Officials fear that al-Qaeda-inspired militants are looking to set up frontlines in Africa, Syria and the occupied Palestinian territories. Even in Iran, officials have seen indications that "al-Qaeda facilitators" are passing messages and money between the leadership in the Pakistan area and various jihadi groups. If so, it is not clear whether these operatives are there with the complicity of Iranian authorities, which consider the Sunni al-Qaeda a threat to Iran's Shia Islamic republic but also benefit from al-Qaeda's fight against the US in Iraq.

"Al-Qaeda as an operational organisation has become exceptionally weak because of sustained law enforcement and intelligence but al-Qaeda as an ideological organisation has achieved unprecedented and tremendous success," says Rohan Gunaratna, author of Inside al-Qaeda. "The biggest contribution of al-Qaeda is in shaping the future orientation of these [various] groups."

Some counter-terrorism officials, however, say that al-Qaeda central command is staging its own comeback, from its Waziristan base. Since a deal was reached between the Pakistani authorities and tribal chiefs last year, pressure on al-Qaeda operatives has lessened. The leaders have become better able to organise and communicate and, therefore, more capable of reaching out to jihadi groups elsewhere. Officials are concerned this could shift the focus of their attacks away from domestic acts and on to western targets.

"It's taken al-Qaeda a long time to rebuild external links.
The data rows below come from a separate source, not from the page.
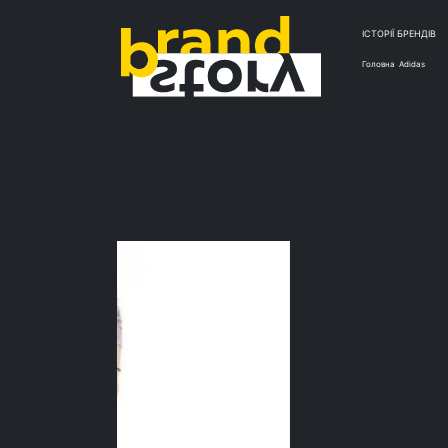
ІСТОРІЇ БРЕНДІВ
Головна
Adidas
Д
A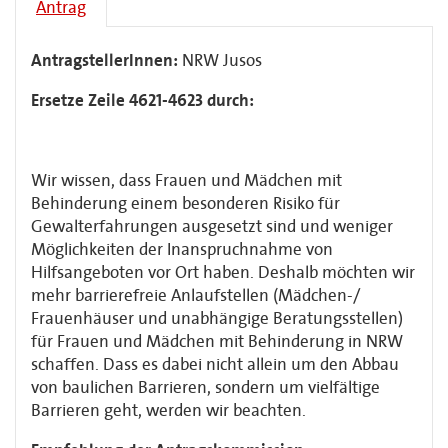
Antrag
AntragstellerInnen:
NRW Jusos
Ersetze Zeile 4621-4623 durch:
Wir wissen, dass Frauen und Mädchen mit
Behinderung einem besonderen Risiko für
Gewalterfahrungen ausgesetzt sind und weniger
Möglichkeiten der Inanspruchnahme von
Hilfsangeboten vor Ort haben. Deshalb möchten wir
mehr barrierefreie Anlaufstellen (Mädchen-/
Frauenhäuser und unabhängige Beratungsstellen)
für Frauen und Mädchen mit Behinderung in NRW
schaffen. Dass es dabei nicht allein um den Abbau
von baulichen Barrieren, sondern um vielfältige
Barrieren geht, werden wir beachten.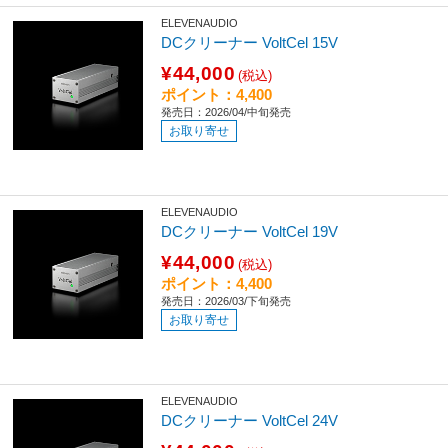
ELEVENAUDIO
DCクリーナー VoltCel 15V
¥44,000
(税込)
ポイント：4,400
発売日：2026/04/中旬発売
お取り寄せ
ELEVENAUDIO
DCクリーナー VoltCel 19V
¥44,000
(税込)
ポイント：4,400
発売日：2026/03/下旬発売
お取り寄せ
ELEVENAUDIO
DCクリーナー VoltCel 24V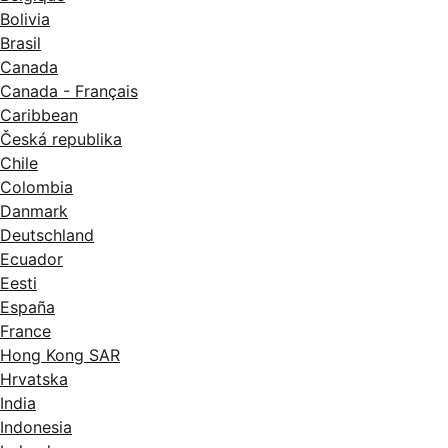
Bolivia
Brasil
Canada
Canada - Français
Caribbean
Česká republika
Chile
Colombia
Danmark
Deutschland
Ecuador
Eesti
España
France
Hong Kong SAR
Hrvatska
India
Indonesia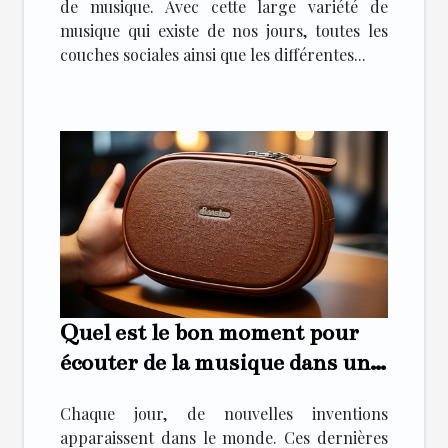
de musique. Avec cette large variété de
musique qui existe de nos jours, toutes les
couches sociales ainsi que les différentes...
Quel est le bon moment pour
écouter de la musique dans une
enceinte Bluetooth ?
Chaque jour, de nouvelles inventions
apparaissent dans le monde. Ces dernières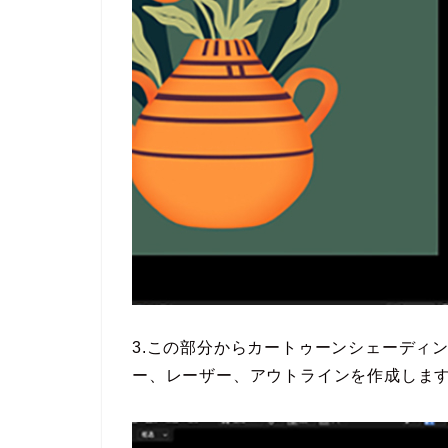
3.この部分からカートゥーンシェーディ
ー、レーザー、アウトラインを作成しま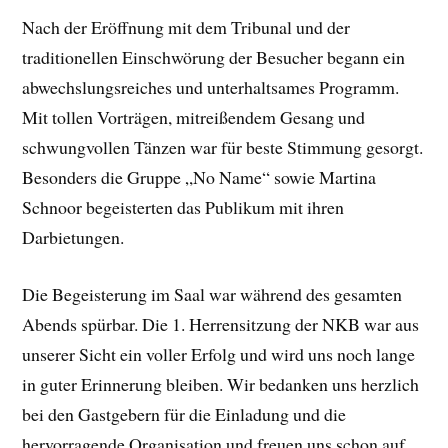
Nach der Eröffnung mit dem Tribunal und der
traditionellen Einschwörung der Besucher begann ein
abwechslungsreiches und unterhaltsames Programm.
Mit tollen Vorträgen, mitreißendem Gesang und
schwungvollen Tänzen war für beste Stimmung gesorgt.
Besonders die Gruppe „No Name“ sowie Martina
Schnoor begeisterten das Publikum mit ihren
Darbietungen.
Die Begeisterung im Saal war während des gesamten
Abends spürbar. Die 1. Herrensitzung der NKB war aus
unserer Sicht ein voller Erfolg und wird uns noch lange
in guter Erinnerung bleiben. Wir bedanken uns herzlich
bei den Gastgebern für die Einladung und die
hervorragende Organisation und freuen uns schon auf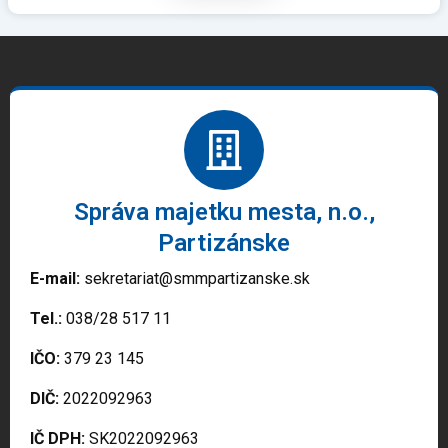
Správa majetku mesta, n.o.,
Partizánske
E-mail:
sekretariat@smmpartizanske.sk
Tel.:
038/28 517 11
IČO:
379 23 145
DIČ:
2022092963
IČ DPH:
SK2022092963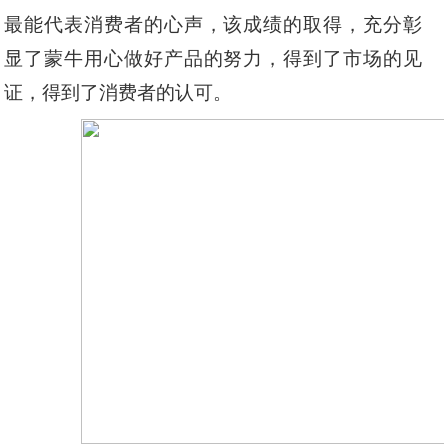
最能代表消费者的心声，该成绩的取得，充分彰
显了蒙牛用心做好产品的努力，得到了市场的见
证，得到了消费者的认可。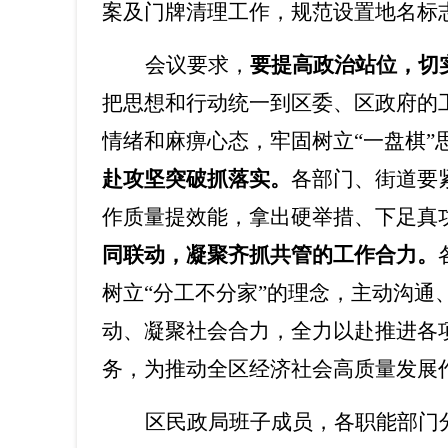
案及门牌清理工作，规范设置地名标
会议要求，
要提高政治站位，切
把思想和行动统一到区委、区政府的
情绪和麻痹心态，牢固树立
“
一盘棋
”
赴攻坚突破抓落实。
各部门、街道
要
作质量提效能，
拿出硬举措、下足真
同联动，凝聚齐抓共管的工作合力。
树立
“
分工不分家
”
的理念，主动沟通
动、凝聚社会合力，全力以赴推进各
务，为推动全区经济社会高质量发展
区民政局班子成员，各职能部门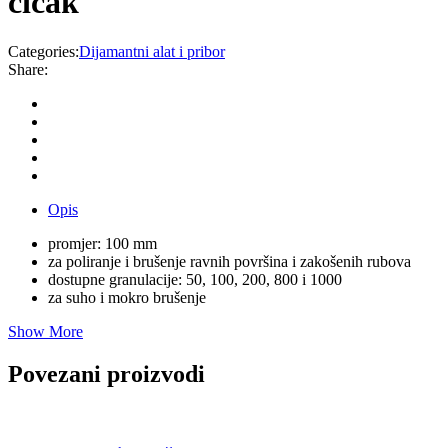
čičak
Categories:
Dijamantni alat i pribor
Share:
Opis
promjer: 100 mm
za poliranje i brušenje ravnih površina i zakošenih rubova
dostupne granulacije: 50, 100, 200, 800 i 1000
za suho i mokro brušenje
Show More
Povezani proizvodi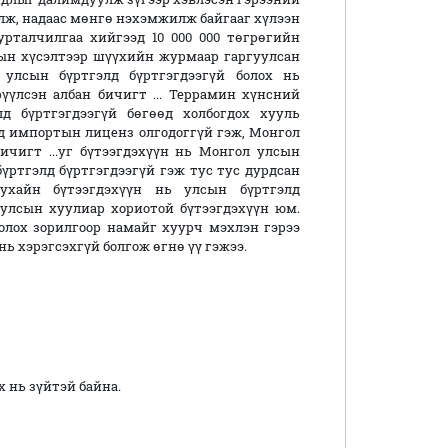
улж, надаас мөнгө нэхэмжилж байгааг хүлээн
урталчилгаа хийгээд 10 000 000 төгрөгийн
дын хүсэлтээр шүүхийн журмаар гаргуулсан
 улсын бүртгэлд бүртгэгдээгүй болох нь
үүлсэн албан бичигт ... Террамин хүнсний
д бүртгэгдээгүй бөгөөд холбогдох хууль
д импортын лиценз олгодоггүй гэж, Монгол
чигт ...уг бүтээгдэхүүн нь Монгол улсын
үртгэлд бүртгэгдээгүй гэж тус тус дурдсан
тухайн бүтээгдэхүүн нь улсын бүртгэлд
 улсын хуулиар хориотой бүтээгдэхүүн юм.
лох зорилгоор намайг хуурч мэхлэн гэрээ
ь хэрэгсэхгүй болгож өгнө үү гэжээ.
нь зүйтэй байна.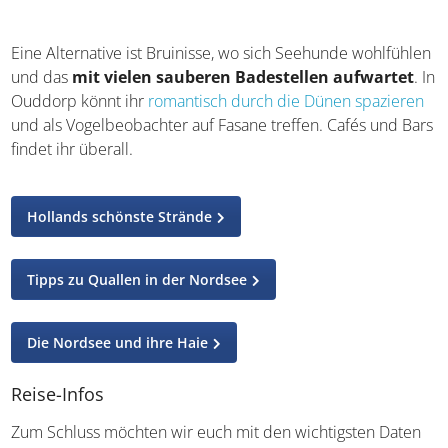
Der Strand in Renesse
Eine Alternative ist Bruinisse, wo sich Seehunde
wohlfühlen und das
mit vielen sauberen Badestellen
aufwartet
. In Ouddorp könnt ihr
romantisch durch die
Dünen spazieren
und als Vogelbeobachter auf Fasane
treffen. Cafés und Bars findet ihr überall.
Hollands schönste Strände
Tipps zu Quallen in der Nordsee
Die Nordsee und ihre Haie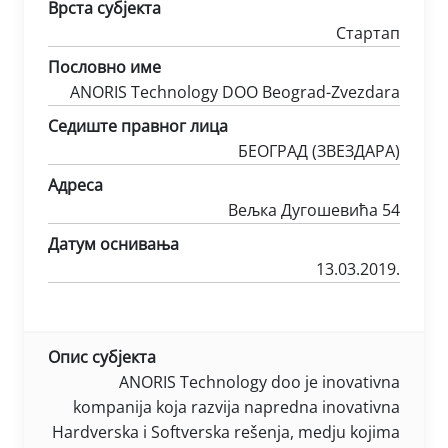
Врста субјекта
Стартап
Пословно име
ANORIS Technology DOO Beograd-Zvezdara
Седиште правног лица
БЕОГРАД (ЗВЕЗДАРА)
Адреса
Вељка Дугошевића 54
Датум оснивања
13.03.2019.
Опис субјекта
ANORIS Technology doo je inovativna
kompanija koja razvija napredna inovativna
Hardverska i Softverska rešenja, medju kojima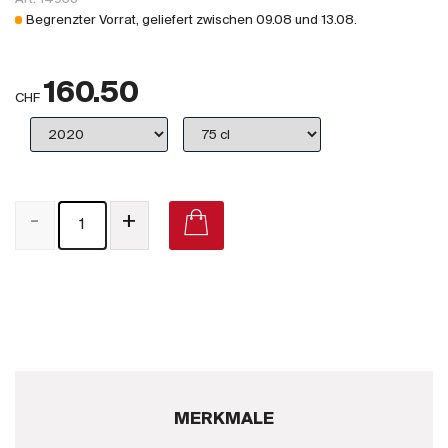
Großbritannien
Begrenzter Vorrat, geliefert zwischen
09.08
und
13.08
.
Subskriptionsweine
160.50
2025
CHF
Promotionen
Degustationspakete
-
+
Checkout
Bio-Weine
Demeter-Weine
Natur-Weine
MERKMALE
Neuheiten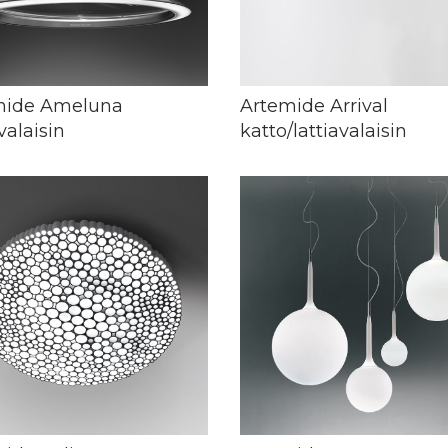
mide Ameluna
Artemide Arrival
valaisin
katto/lattiavalaisin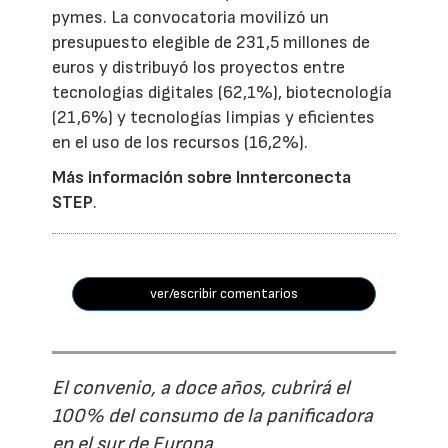
pymes. La convocatoria movilizó un
presupuesto elegible de 231,5 millones de
euros y distribuyó los proyectos entre
tecnologías digitales (62,1%), biotecnología
(21,6%) y tecnologías limpias y eficientes
en el uso de los recursos (16,2%).
Más información sobre Innterconecta
STEP
.
ver/escribir comentarios
El convenio, a doce años, cubrirá el
100% del consumo de la panificadora
en el sur de Europa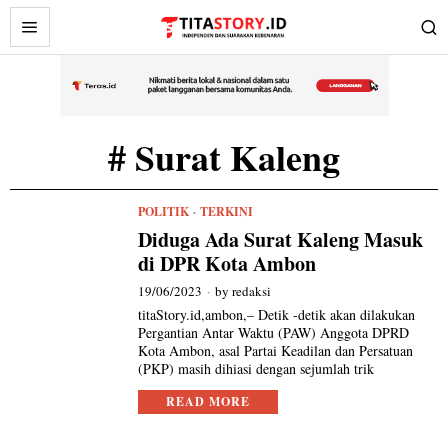
# Surat Kaleng
POLITIK
·
TERKINI
Diduga Ada Surat Kaleng Masuk
di DPR Kota Ambon
19/06/2023
by
redaksi
titaStory.id,ambon,– Detik -detik akan dilakukan
Pergantian Antar Waktu (PAW) Anggota DPRD
Kota Ambon, asal Partai Keadilan dan Persatuan
(PKP) masih dihiasi dengan sejumlah trik
READ MORE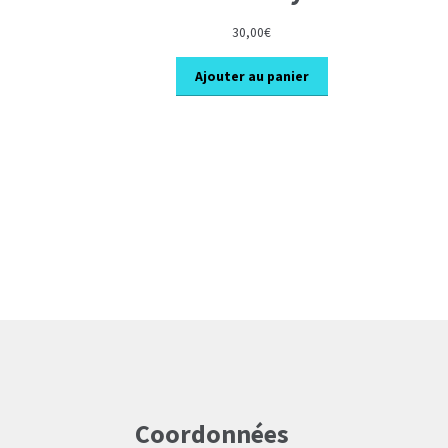
30,00
€
Ajouter au panier
Coordonnées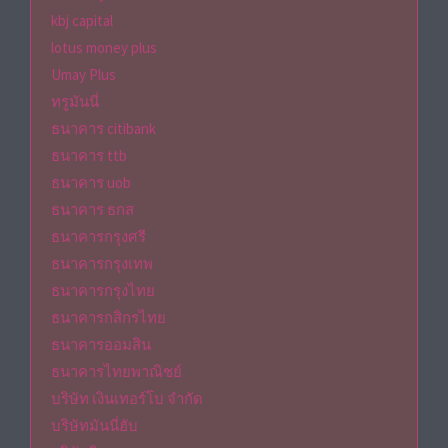
kbj capital
lotus money plus
Umay Plus
ทรูมันนี่
ธนาคาร citibank
ธนาคาร ttb
ธนาคาร uob
ธนาคาร ธกส
ธนาคารกรุงศรี
ธนาคารกรุงเทพ
ธนาคารกรุงไทย
ธนาคารกสิกรไทย
ธนาคารออมสิน
ธนาคารไทยพาณิชย์
บริษัท เงินเทอร์โบ จำกัด
บริษัทมันนี่ฮับ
Over the past two years it has succeeded," says Gavin Proudley, chief of intelligence at Quest, a London-based consultancy.

Al-Qaeda leaders are encouraging groups to rebrand themselves as franchises, highlighting their links with central command. The first success came in Algeria, where the established Salafist Group for Call and Combat last September became "al-Qaeda in the Islamic Maghreb".

So far, however, the link has been of greater propaganda than operational value, with no sign that attacks are being directed from Pakistan. But the GSPC is said by European and US officials to be running training camps in remote desert regions of the Sahel, bringing together militants from North Africa and beyond. This suggests it could represent a danger beyond its borders, and one that could extend to Europe.

Curiously, it is in the UK that al-Qaeda's Pakistan leadership so far has been able to make more direct inroads. In every plot uncovered, one element - either direction or money or knowhow - came from overseas, often from Pakistan, say UK officials.

There are reports that a closer relationship is emerging between core al-Qaeda and the organisation in Iraq. Mowaffak al-Rubaie, Iraq's national security adviser, says the June 2006 killing of Abu Musab al-Zarqawi, the former leader of al-Qaeda in Iraq, dealt a serious blow to the group but also removed an independent-minded terrorist who had clashed with the Pakistani-based leaders. Since then, say Mr al-Rubaie and other experts, Zarqawi's replacement, Abu Ayoub al-Masri, an Egyptian, has brought the organisation back into the fold. Moreover, western officials say that Iraq's al-Qaeda has been partly supporting the core financially.

Iraq is not a haven for al-Qaeda sympathisers, as Afghanistan was under the Taliban regime. Al-Qaeda there is under a constant security clampdown and is rejected by the majority Shia, the minority Kurds and many Sunni Arabs. But experts say Iraq has magnified al-Qaeda's destructive reach, raising the prospects of a blowback effect, as better trained militants return to their home countries.

"Algeria is one example that illustrates that there's a correlation between home-grown Islamists and those coming back with skills and techniques learned in Iraq. And how does that apply to Europe? Well it's right on Europe's back door," says a senior US military officer.

In all this, it hardly matters, many experts say, whether Osama bin Laden is dead or alive. Christopher Heffelfinger, a senior analyst at West Point in the US, says: "I actually think he may be dead. But it's irrelevant. His ambition was to set up an Islamic awakening. I think he's done that."